Mubi is an online theatre bringing together cult, classic, independent and award-winning movies that are available in over 200 countries around the world on most devices. Film experts introduce subscribers daily to new movies and programs that viewers have a month to watch it. Their exceptional movies include Dancing with Maria, One Hundred and One Nights and Frozen River. Check it out here.
Calling all horror movie fans, this is your streaming service. Shudder offers you a frightening large library of movies that you can choose from when you wish to watch a program. These movies range from classics to modern favourites. You can also explore different perspectives on all things horror by perusing the selections of our guest curators. Their programs include Shutter High, And Soon the Darkness and The Wicker Man. Check it out here.
This is a globally recognized platform for those who are fans of anime and Asian content. Crunchyroll offers more than 25,000 episodes of anime including popular series such as Naruto Shippuden, One Piece, Gintama and Yu-Gi-Oh!. These programs are translated and subtitled into multiple languages within minutes of TV broadcast. Try it here.

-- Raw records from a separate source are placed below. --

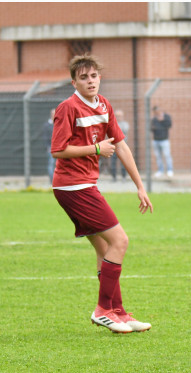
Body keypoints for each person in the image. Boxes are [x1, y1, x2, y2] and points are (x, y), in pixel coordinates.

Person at [51, 54, 153, 334]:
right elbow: (58, 149)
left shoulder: (104, 105)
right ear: (74, 82)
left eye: (93, 76)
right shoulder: (68, 107)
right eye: (83, 77)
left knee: (106, 249)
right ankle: (103, 310)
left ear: (100, 78)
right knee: (120, 241)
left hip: (84, 185)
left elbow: (120, 145)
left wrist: (140, 186)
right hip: (72, 187)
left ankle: (117, 312)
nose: (90, 81)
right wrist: (95, 149)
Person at [151, 106, 173, 178]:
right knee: (158, 156)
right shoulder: (154, 119)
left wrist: (162, 120)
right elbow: (151, 128)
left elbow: (169, 125)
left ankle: (169, 170)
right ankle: (160, 170)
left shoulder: (166, 117)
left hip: (164, 140)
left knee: (167, 155)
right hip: (156, 140)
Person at [110, 109, 129, 182]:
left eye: (119, 116)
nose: (118, 117)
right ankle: (114, 177)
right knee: (113, 163)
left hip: (122, 147)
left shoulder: (125, 124)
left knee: (124, 163)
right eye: (117, 116)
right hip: (113, 146)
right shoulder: (112, 123)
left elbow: (123, 130)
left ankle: (124, 177)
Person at [43, 108, 56, 183]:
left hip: (60, 148)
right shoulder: (47, 125)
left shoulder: (60, 124)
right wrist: (47, 147)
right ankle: (52, 180)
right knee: (51, 164)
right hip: (51, 147)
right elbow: (45, 137)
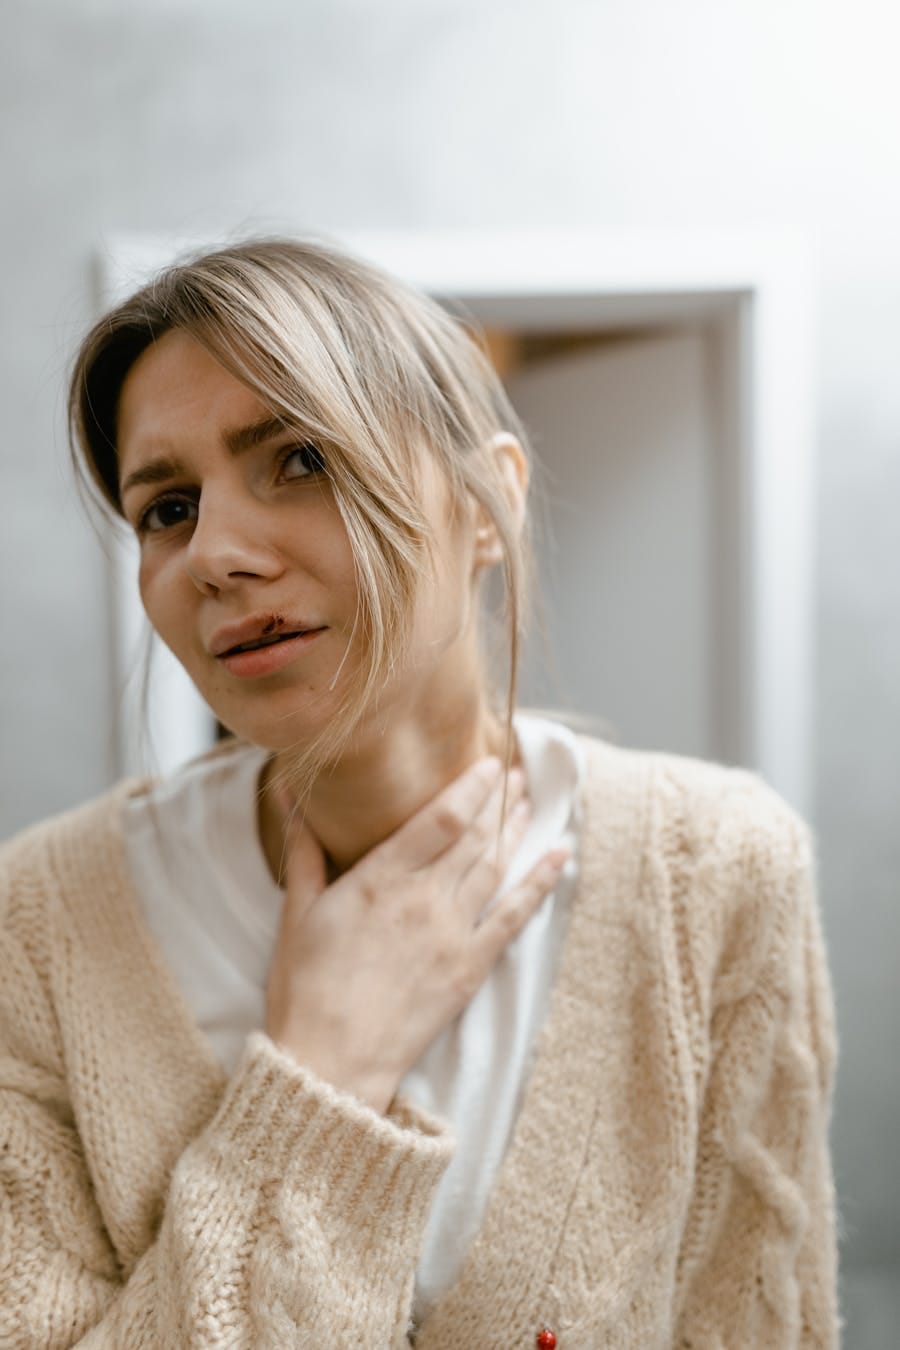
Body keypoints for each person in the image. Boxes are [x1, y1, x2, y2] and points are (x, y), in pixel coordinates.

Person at [0, 238, 841, 1348]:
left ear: (488, 504)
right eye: (167, 508)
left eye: (298, 458)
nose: (216, 553)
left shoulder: (716, 867)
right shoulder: (44, 921)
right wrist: (319, 1079)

Great Britain has given the world some of the television and film classics that we have come to love around the world. Acorn TV subscribes can watch thousands of hours of mysteries, dramas and comedies from Britain with new programs being added every week. Take some time to binge watch some of these fantastic programs from Doc Martin to Peep Show to Rebus and The Scarlet Pimpernel.
DramaFever is an online video distribution of international content library includes Korean dramas, Latin American programs and a large selection of Asian TV shows. This service is offered with professional subtitles that allow anyone to watch these programs. Their programs include Rebel: Thief of the People, My Shy Boss and General and I. Check out DramaFever here.
These seven streaming services are offering Canadians the opportunity to consume their movie and shows on the platform that they want and when they want without paying for monthly cable bills.
While the evolution of how we view visual media will continue, the importance of telling stories will never change.